Die drei Hauptgewinner werden im Rahmen einer Entwicklungskooperation mit AkzoNobels Spezialchemie-Sparte daran arbeiten, ihre Ideen auf den Markt zu bringen:

•         Jeremy Minty und Andrew Hertig wurden mit dem Start-up Ecovia Renewables (USA) für ihre Fermentationstechnologie zur Erzeugung von Polyglutaminsäure prämiert, die zur Verdickung von Pflegeprodukten und anderen Anwendungen eingesetzt werden kann.
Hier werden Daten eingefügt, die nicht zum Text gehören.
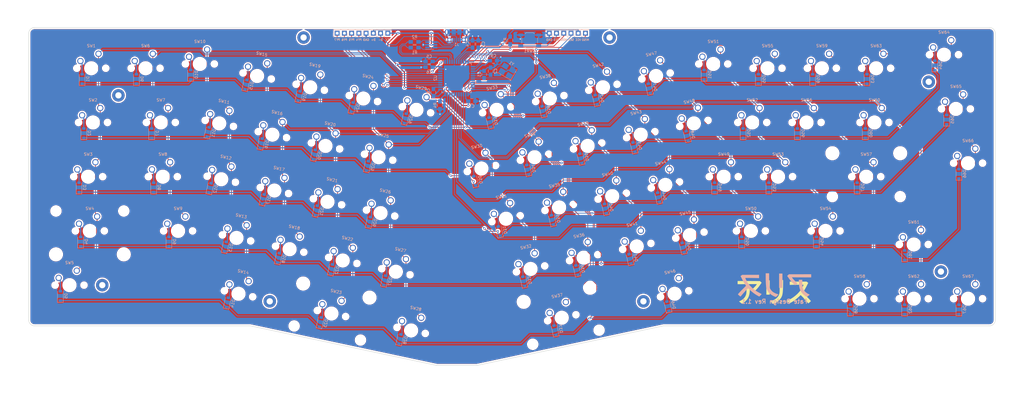
<source format=kicad_pcb>
(kicad_pcb (version 20201220) (generator pcbnew)

  (general
    (thickness 1.6)
  )

  (paper "User" 389.992 200)
  (title_block
    (rev "1.1")
  )

  (layers
    (0 "F.Cu" signal)
    (31 "B.Cu" signal)
    (32 "B.Adhes" user "B.Adhesive")
    (33 "F.Adhes" user "F.Adhesive")
    (34 "B.Paste" user)
    (35 "F.Paste" user)
    (36 "B.SilkS" user "B.Silkscreen")
    (37 "F.SilkS" user "F.Silkscreen")
    (38 "B.Mask" user)
    (39 "F.Mask" user)
    (40 "Dwgs.User" user "User.Drawings")
    (41 "Cmts.User" user "User.Comments")
    (42 "Eco1.User" user "User.Eco1")
    (43 "Eco2.User" user "User.Eco2")
    (44 "Edge.Cuts" user)
    (45 "Margin" user)
    (46 "B.CrtYd" user "B.Courtyard")
    (47 "F.CrtYd" user "F.Courtyard")
    (48 "B.Fab" user)
    (49 "F.Fab" user)
  )

  (setup
    (pcbplotparams
      (layerselection 0x00010f0_ffffffff)
      (disableapertmacros false)
      (usegerberextensions true)
      (usegerberattributes false)
      (usegerberadvancedattributes false)
      (creategerberjobfile false)
      (svguseinch false)
      (svgprecision 6)
      (excludeedgelayer true)
      (plotframeref false)
      (viasonmask false)
      (mode 1)
      (useauxorigin false)
      (hpglpennumber 1)
      (hpglpenspeed 20)
      (hpglpendiameter 15.000000)
      (dxfpolygonmode true)
      (dxfimperialunits true)
      (dxfusepcbnewfont true)
      (psnegative false)
      (psa4output false)
      (plotreference true)
      (plotvalue true)
      (plotinvisibletext false)
      (sketchpadsonfab false)
      (subtractmaskfromsilk true)
      (outputformat 1)
      (mirror false)
      (drillshape 0)
      (scaleselection 1)
      (outputdirectory "arisu.gerber/")
    )
  )


  (net 0 "")
  (net 1 "GND")
  (net 2 "XTAL1")
  (net 3 "XTAL2")
  (net 4 "VCC")
  (net 5 "Net-(C4-Pad1)")
  (net 6 "Net-(D1-Pad2)")
  (net 7 "/row0")
  (net 8 "/row1")
  (net 9 "Net-(D2-Pad2)")
  (net 10 "Net-(D3-Pad2)")
  (net 11 "/row2")
  (net 12 "/row3")
  (net 13 "Net-(D4-Pad2)")
  (net 14 "Net-(D5-Pad2)")
  (net 15 "/row4")
  (net 16 "Net-(D6-Pad2)")
  (net 17 "Net-(D7-Pad2)")
  (net 18 "Net-(D8-Pad2)")
  (net 19 "Net-(D9-Pad2)")
  (net 20 "Net-(D10-Pad2)")
  (net 21 "Net-(D11-Pad2)")
  (net 22 "Net-(D12-Pad2)")
  (net 23 "Net-(D13-Pad2)")
  (net 24 "Net-(D14-Pad2)")
  (net 25 "Net-(D15-Pad2)")
  (net 26 "Net-(D16-Pad2)")
  (net 27 "Net-(D17-Pad2)")
  (net 28 "Net-(D18-Pad2)")
  (net 29 "Net-(D19-Pad2)")
  (net 30 "Net-(D20-Pad2)")
  (net 31 "Net-(D21-Pad2)")
  (net 32 "Net-(D22-Pad2)")
  (net 33 "Net-(D23-Pad2)")
  (net 34 "Net-(D24-Pad2)")
  (net 35 "Net-(D25-Pad2)")
  (net 36 "Net-(D26-Pad2)")
  (net 37 "Net-(D27-Pad2)")
  (net 38 "Net-(D28-Pad2)")
  (net 39 "Net-(D29-Pad2)")
  (net 40 "Net-(D30-Pad2)")
  (net 41 "Net-(D31-Pad2)")
  (net 42 "Net-(D32-Pad2)")
  (net 43 "Net-(D33-Pad2)")
  (net 44 "Net-(D34-Pad2)")
  (net 45 "Net-(D35-Pad2)")
  (net 46 "Net-(D36-Pad2)")
  (net 47 "Net-(D37-Pad2)")
  (net 48 "Net-(D38-Pad2)")
  (net 49 "Net-(D39-Pad2)")
  (net 50 "Net-(D40-Pad2)")
  (net 51 "Net-(D41-Pad2)")
  (net 52 "Net-(D42-Pad2)")
  (net 53 "Net-(D43-Pad2)")
  (net 54 "Net-(D44-Pad2)")
  (net 55 "Net-(D45-Pad2)")
  (net 56 "Net-(D46-Pad2)")
  (net 57 "Net-(D47-Pad2)")
  (net 58 "Net-(D48-Pad2)")
  (net 59 "Net-(D49-Pad2)")
  (net 60 "Net-(D50-Pad2)")
  (net 61 "Net-(D51-Pad2)")
  (net 62 "Net-(D52-Pad2)")
  (net 63 "Net-(D53-Pad2)")
  (net 64 "Net-(D54-Pad2)")
  (net 65 "Net-(D55-Pad2)")
  (net 66 "Net-(D56-Pad2)")
  (net 67 "Net-(D57-Pad2)")
  (net 68 "Net-(D58-Pad2)")
  (net 69 "Net-(D59-Pad2)")
  (net 70 "Net-(D60-Pad2)")
  (net 71 "Net-(D61-Pad2)")
  (net 72 "Net-(D62-Pad2)")
  (net 73 "Net-(D63-Pad2)")
  (net 74 "Net-(D64-Pad2)")
  (net 75 "Net-(D65-Pad2)")
  (net 76 "Net-(D66-Pad2)")
  (net 77 "Net-(D67-Pad2)")
  (net 78 "Net-(J1-Pad3)")
  (net 79 "Net-(J1-Pad4)")
  (net 80 "Net-(J1-Pad2)")
  (net 81 "/MISO")
  (net 82 "/SCK")
  (net 83 "/MOSI")
  (net 84 "/~RES~")
  (net 85 "/PF4")
  (net 86 "/PF5")
  (net 87 "/PF6")
  (net 88 "/PF7")
  (net 89 "D+")
  (net 90 "D-")
  (net 91 "Net-(R4-Pad1)")
  (net 92 "/col0")
  (net 93 "/col1")
  (net 94 "/col2")
  (net 95 "/col3")
  (net 96 "/col4")
  (net 97 "/col5")
  (net 98 "/col6")
  (net 99 "/col8")
  (net 100 "/col9")
  (net 101 "/col10")
  (net 102 "/col11")
  (net 103 "/col12")
  (net 104 "/col13")
  (net 105 "Net-(U1-Pad3)")
  (net 106 "Net-(U1-Pad1)")
  (net 107 "Net-(U2-Pad42)")

  (footprint "MX_Switch:SW_Cherry_MX_1.00u_PCB" (layer "F.Cu") (at 122.880938 74.341971 -12))

  (footprint "MX_Switch:SW_Cherry_MX_1.00u_PCB" (layer "F.Cu") (at 109.60331 90.995312 -12))

  (footprint "MX_Switch:SW_Cherry_MX_1.00u_PCB" (layer "F.Cu") (at 141.514648 78.302698 -12))

  (footprint "MX_Switch:SW_Cherry_MX_1.00u_PCB" (layer "F.Cu") (at 227.441088 93.965196 12))

  (footprint "MX_Switch:SW_Cherry_MX_1.00u_PCB" (layer "F.Cu") (at 178.29165 45.985428 12))

  (footprint "MX_Switch:SW_Cherry_MX_1.00u_PCB" (layer "F.Cu") (at 196.925362 42.02471 12))

  (footprint "MX_Switch:SW_Cherry_MX_1.00u_PCB" (layer "F.Cu") (at 200.188255 80.282361 12))

  (footprint "MX_Switch:SW_Cherry_MX_2.00u_PCB_ReversedStabilizers" (layer "F.Cu") (at 114.959436 111.609368 -12))

  (footprint "MX_Switch:SW_Cherry_MX_1.00u_PCB" (layer "F.Cu") (at 140.816981 58.678804 -12))

  (footprint "MX_Switch:SW_Cherry_MX_1.00u_PCB" (layer "F.Cu") (at 278.775 67.295))

  (footprint "MX_Switch:SW_Cherry_MX_1.00u_PCB" (layer "F.Cu") (at 190.173665 101.886631 12))

  (footprint "MX_Switch:SW_Cherry_MX_1.00u_PCB" (layer "F.Cu") (at 269.735 48.245))

  (footprint "MX_Switch:SW_Cherry_MX_1.00u_PCB" (layer "F.Cu") (at 256.045 27.694615))

  (footprint "MX_Switch:SW_Cherry_MX_1.00u_PCB" (layer "F.Cu") (at 152.226866 119.530795 -12))

  (footprint "MX_Switch:SW_Cherry_MX_1.00u_PCB" (layer "F.Cu") (at 218.821967 76.321644 12))

  (footprint "MX_Switch:SW_Cherry_MX_1.00u_PCB" (layer "F.Cu") (at 122.183271 54.718077 -12))

  (footprint "MX_Switch:SW_Cherry_MX_1.00u_PCB" (layer "F.Cu") (at 116.82722 34.103999 -12))

  (footprint "MX_Switch:SW_Cherry_MX_1.00u_PCB" (layer "F.Cu") (at 269.250019 86.344998))

  (footprint "MX_Switch:SW_Cherry_MX_1.00u_PCB" (layer "F.Cu") (at 172.935423 66.599527 12))

  (footprint "MX_Switch:SW_Cherry_MX_1.50u_PCB" (layer "F.Cu") (at 236.060259 111.608708 12))

  (footprint "MX_Switch:SW_Cherry_MX_1.00u_PCB" (layer "F.Cu") (at 228.836558 54.717374 12))

  (footprint "MX_Switch:SW_Cherry_MX_1.00u_PCB" (layer "F.Cu") (at 259.725 67.295))

  (footprint "MX_Switch:SW_Cherry_MX_1.00u_PCB" (layer "F.Cu") (at 191.569134 62.638809 12))

  (footprint "MX_Switch:SW_Cherry_MX_1.00u_PCB" (layer "F.Cu") (at 247.47027 50.756656 12))

  (footprint "MX_Switch:SW_Cherry_MX_1.00u_PCB" (layer "F.Cu") (at 234.192785 34.103275 12))

  (footprint "MX_Switch:SW_Cherry_MX_1.00u_PCB" (layer "F.Cu") (at 246.0748 90.004478 12))

  (footprint "MX_Switch:SW_Cherry_MX_1.00u_PCB" (layer "F.Cu") (at 237.455679 72.360926 12))

  (footprint "MX_Switch:SW_Cherry_MX_1.00u_PCB" (layer "F.Cu") (at 135.460932 38.064717 -12))

  (footprint "MX_Switch:SW_Cherry_MX_1.00u_PCB" (layer "F.Cu") (at 128.237019 94.956039 -12))

  (footprint "MX_Switch:SW_Cherry_MX_1.00u_PCB" (layer "F.Cu") (at 215.559074 38.063993 12))

  (footprint "MX_Switch:SW_Cherry_MX_1.00u_PCB" (layer "F.Cu") (at 210.202846 58.678092 12))

  (footprint "MX_Switch:SW_Cherry_MX_1.00u_PCB" (layer "F.Cu") (at 181.554544 84.243079 12))

  (footprint "MX_Switch:SW_Cherry_MX_1.00u_PCB" (layer "F.Cu") (at 146.870729 98.916766 -12))

  (footprint "MX_Switch:SW_Cherry_MX_1.00u_PCB" (layer "F.Cu") (at 208.807377 97.925913 12))

  (footprint "MX_Switch:SW_Cherry_MX_1.00u_PCB" (layer "F.Cu") (at 154.094644 42.025434 -12))

  (footprint "MX_Switch:SW_Cherry_MX_1.00u_PCB" (layer "F.Cu") (at 85.613518 66.420517 -12))

  (footprint "MX_Switch:SW_Cherry_MX_1.00u_PCB" (layer "F.Cu") (at 84.915851 46.796624 -12))

  (footprint "MX_Switch:SW_Cherry_MX_1.00u_PCB" (layer "F.Cu") (at 75.915 27.694615))

  (footprint "MX_Switch:SW_Cherry_MX_1.00u_PCB" (layer "F.Cu") (at 62.225 48.245))

  (footprint "MX_Switch:SW_Cherry_MX_1.50u_PCB" (layer "F.Cu") (at 25.4225 105.395))

  (footprint "MX_Switch:SW_Cherry_MX_1.00u_PCB" (layer "F.Cu") (at 37.815 29.195))

  (footprint "MX_Switch:SW_Cherry_MX_1.00u_PCB" (layer "F.Cu") (at 62.925 67.295))

  (footprint "MX_Switch:SW_Cherry_MX_1.75u_PCB" (layer "F.Cu") (at 29.5875 67.295))

  (footprint "MX_Switch:SW_Cherry_MX_1.00u_PCB" (layer "F.Cu") (at 56.865 29.195))

  (footprint "MX_Switch:SW_Cherry_MX_1.00u_PCB" (layer "F.Cu") (at 104.247228 70.381244 -12))

  (footprint "MX_Switch:SW_Cherry_MX_1.00u_PCB" (layer "F.Cu") (at 103.549561 50.75735 -12))

  (footprint "MX_Switch:SW_Cherry_MX_1.50u_PCB" (layer "F.Cu") (at 87.008873 105.668295 -12))

  (footprint "MX_Switch:SW_Cherry_MX_1.00u_PCB" (layer "F.Cu") (at 68.275 86.345))

  (footprint "MX_Switch:SW_Cherry_MX_1.50u_PCB" (layer "F.Cu") (at 33.6525 48.245))

  (footprint "MX_Switch:SW_Cherry_MX_1.00u_PCB" (layer "F.Cu")
    (tedit 5C4D13F7) (tstamp 00000000-0000-0000-0000-00005c4cf8ab)
    (at 90.9696 87.034586 -12)
    (descr "Cherry MX keyswitch, 1.00u, PCB mount, http://cherryamericas.com/wp-content/uploads/2014/12/mx_cat.pdf")
    (tags "Cherry MX keyswitch 1.00u PCB")
    (path "/00000000-0000-0000-0000-00005c4ef302/00000000-0000-0000-0
... [1715215 chars truncated]
</source>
•         Noah Helman und Industrial Microbes (USA) haben eine Lösung entwickelt, um CO2 und natürliche Gase mithilfe von genetisch veränderten Mikroorganismen in zentrale chemische Bausteine wie Ethylenoxid umzuwandeln.

•         Charles Sanderson und Jeremy Austin von Renmatix (USA) wurden für ihre Technologie ausgezeichnet, mithilfe von Druckwasser pflanzliche Biomasse in Cellulose-Produkte für verschiedene Anwendungen zu zerlegen.

„Bei den vielen interessanten und vielversprechenden Einreichungen war es schwer, Gewinner auszuwählen“, sagt Peter Nieuwenhuizen, Global R&D Director für den Bereich AkzoNobel Specialty Chemicals. „Wir sehen in diesen Innovationen ein großes Potenzial, um die Bedürfnisse von Kunden zu erfüllen und unsere Welt sicherer und nachhaltiger zu gestalten. Wir freuen uns darauf, zusammen mit den Gewinner-Start-ups Ideen zu realisieren und weltweit wirksam werden zu lassen.“

Zusätzlich zu den drei Hauptgewinnern sind sieben weitere Start-ups mit Preisen ausgezeichnet worden. Sie erhalten zum Beispiel eine Beratung durch Experten und mehrere Monate Unterstützung durch das AkzoNobel Open Innovation Center.

Das Unternehmen wird seine Abteilungen für Forschung, Entwicklung und Innovation (FEI) für die Start-ups öffnen und ihnen Zugang zu Forschungs- und Test-verfahren geben, die sonst nur im größeren Rahmen für die industrielle Nutzung zur Verfügung stehen: 

Mehr als 200 Unternehmen hatten Ideen für den Wettbewerb eingereicht. Die Gewinner wurden aus einer Gruppe von 20 Finalisten auf einer dreitägigen Veranstaltung in AkzoNobels Open Innovation Center am Standort in Deventer, Niederlande, ausgewählt. Während der Veranstaltung haben mehr als 90 Experten von AkzoNobel und Partnerorganisationen wie KPMG und Lux Research mit den Start-ups an Umsetzungen und Marktperspektiven für die eingereichten Ideen gearbeitet.

Thierry Vanlancker, Vorstandsmitglied und verantwortlich für den Bereich Specialty Chemicals, hebt die Bedeutung des Wettbewerbs hervor: „Partnerschaften mit Start-ups und gleichgesinnten Unternehmen sind ein wichtiger Teil unserer Innovationsstrategie und unseres Weges zu schnellerem Wachstum. Diese Ideen zeigen, dass es ein riesiges Potenzial für Innovationen gibt, die selbst eine reife Branche revolutionieren können.“ Zusammen könne man die Chemiebranche nachhaltiger gestalten und Lösungen für die Zukunft entwickeln.